---------- Task inputs

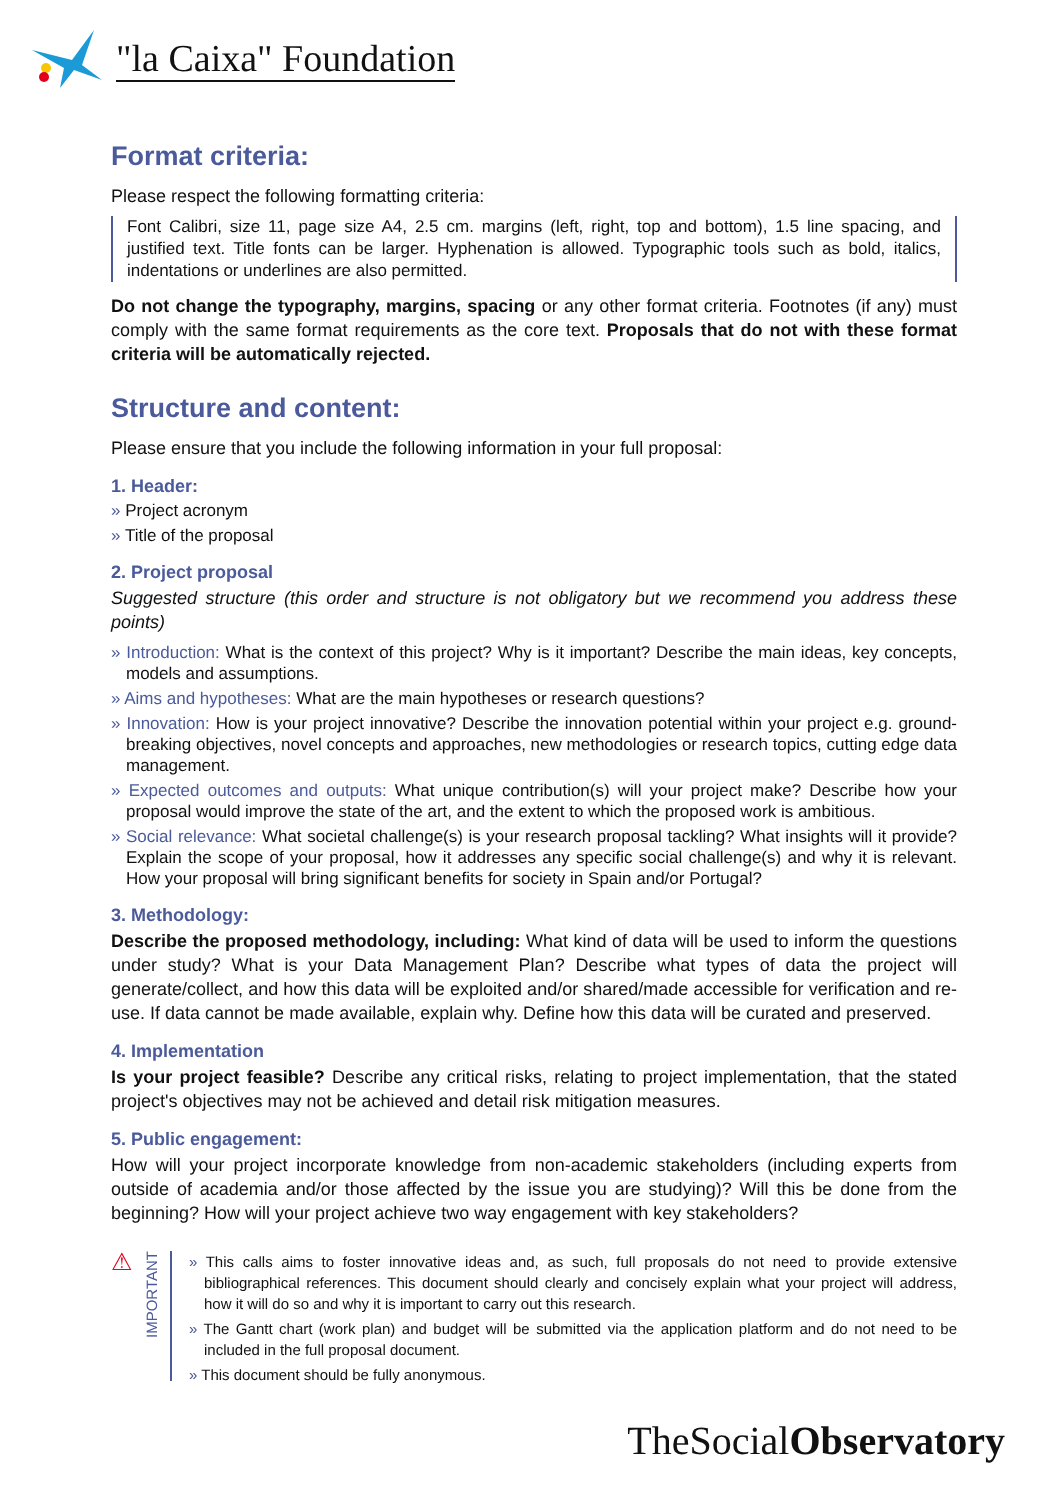"la Caixa" Foundation
Format criteria:
Please respect the following formatting criteria:
Font Calibri, size 11, page size A4, 2.5 cm. margins (left, right, top and bottom), 1.5 line spacing, and justified text. Title fonts can be larger. Hyphenation is allowed. Typographic tools such as bold, italics, indentations or underlines are also permitted.
Do not change the typography, margins, spacing or any other format criteria. Footnotes (if any) must comply with the same format requirements as the core text. Proposals that do not with these format criteria will be automatically rejected.
Structure and content:
Please ensure that you include the following information in your full proposal:
1. Header:
» Project acronym
» Title of the proposal
2. Project proposal
Suggested structure (this order and structure is not obligatory but we recommend you address these points)
» Introduction: What is the context of this project? Why is it important? Describe the main ideas, key concepts, models and assumptions.
» Aims and hypotheses: What are the main hypotheses or research questions?
» Innovation: How is your project innovative? Describe the innovation potential within your project e.g. ground-breaking objectives, novel concepts and approaches, new methodologies or research topics, cutting edge data management.
» Expected outcomes and outputs: What unique contribution(s) will your project make? Describe how your proposal would improve the state of the art, and the extent to which the proposed work is ambitious.
» Social relevance: What societal challenge(s) is your research proposal tackling? What insights will it provide? Explain the scope of your proposal, how it addresses any specific social challenge(s) and why it is relevant. How your proposal will bring significant benefits for society in Spain and/or Portugal?
3. Methodology:
Describe the proposed methodology, including: What kind of data will be used to inform the questions under study? What is your Data Management Plan? Describe what types of data the project will generate/collect, and how this data will be exploited and/or shared/made accessible for verification and re-use. If data cannot be made available, explain why. Define how this data will be curated and preserved.
4. Implementation
Is your project feasible? Describe any critical risks, relating to project implementation, that the stated project's objectives may not be achieved and detail risk mitigation measures.
5. Public engagement:
How will your project incorporate knowledge from non-academic stakeholders (including experts from outside of academia and/or those affected by the issue you are studying)? Will this be done from the beginning? How will your project achieve two way engagement with key stakeholders?
⚠
IMPORTANT
» This calls aims to foster innovative ideas and, as such, full proposals do not need to provide extensive bibliographical references. This document should clearly and concisely explain what your project will address, how it will do so and why it is important to carry out this research.
» The Gantt chart (work plan) and budget will be submitted via the application platform and do not need to be included in the full proposal document.
» This document should be fully anonymous.
TheSocialObservatory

--------------------

Assignment. Print the entries again exactly as they appear above. Do not print the pictures.

Written answer.
"la Caixa" Foundation
Format criteria:
Please respect the following formatting criteria:
Font Calibri, size 11, page size A4, 2.5 cm. margins (left, right, top and bottom), 1.5 line spacing, and justified text. Title fonts can be larger. Hyphenation is allowed. Typographic tools such as bold, italics, indentations or underlines are also permitted.
Do not change the typography, margins, spacing or any other format criteria. Footnotes (if any) must comply with the same format requirements as the core text. Proposals that do not with these format criteria will be automatically rejected.
Structure and content:
Please ensure that you include the following information in your full proposal:
1. Header:
» Project acronym
» Title of the proposal
2. Project proposal
Suggested structure (this order and structure is not obligatory but we recommend you address these points)
» Introduction: What is the context of this project? Why is it important? Describe the main ideas, key concepts, models and assumptions.
» Aims and hypotheses: What are the main hypotheses or research questions?
» Innovation: How is your project innovative? Describe the innovation potential within your project e.g. ground-breaking objectives, novel concepts and approaches, new methodologies or research topics, cutting edge data management.
» Expected outcomes and outputs: What unique contribution(s) will your project make? Describe how your proposal would improve the state of the art, and the extent to which the proposed work is ambitious.
» Social relevance: What societal challenge(s) is your research proposal tackling? What insights will it provide? Explain the scope of your proposal, how it addresses any specific social challenge(s) and why it is relevant. How your proposal will bring significant benefits for society in Spain and/or Portugal?
3. Methodology:
Describe the proposed methodology, including: What kind of data will be used to inform the questions under study? What is your Data Management Plan? Describe what types of data the project will generate/collect, and how this data will be exploited and/or shared/made accessible for verification and re-use. If data cannot be made available, explain why. Define how this data will be curated and preserved.
4. Implementation
Is your project feasible? Describe any critical risks, relating to project implementation, that the stated project's objectives may not be achieved and detail risk mitigation measures.
5. Public engagement:
How will your project incorporate knowledge from non-academic stakeholders (including experts from outside of academia and/or those affected by the issue you are studying)? Will this be done from the beginning? How will your project achieve two way engagement with key stakeholders?
⚠
IMPORTANT
» This calls aims to foster innovative ideas and, as such, full proposals do not need to provide extensive bibliographical references. This document should clearly and concisely explain what your project will address, how it will do so and why it is important to carry out this research.
» The Gantt chart (work plan) and budget will be submitted via the application platform and do not need to be included in the full proposal document.
» This document should be fully anonymous.
TheSocialObservatory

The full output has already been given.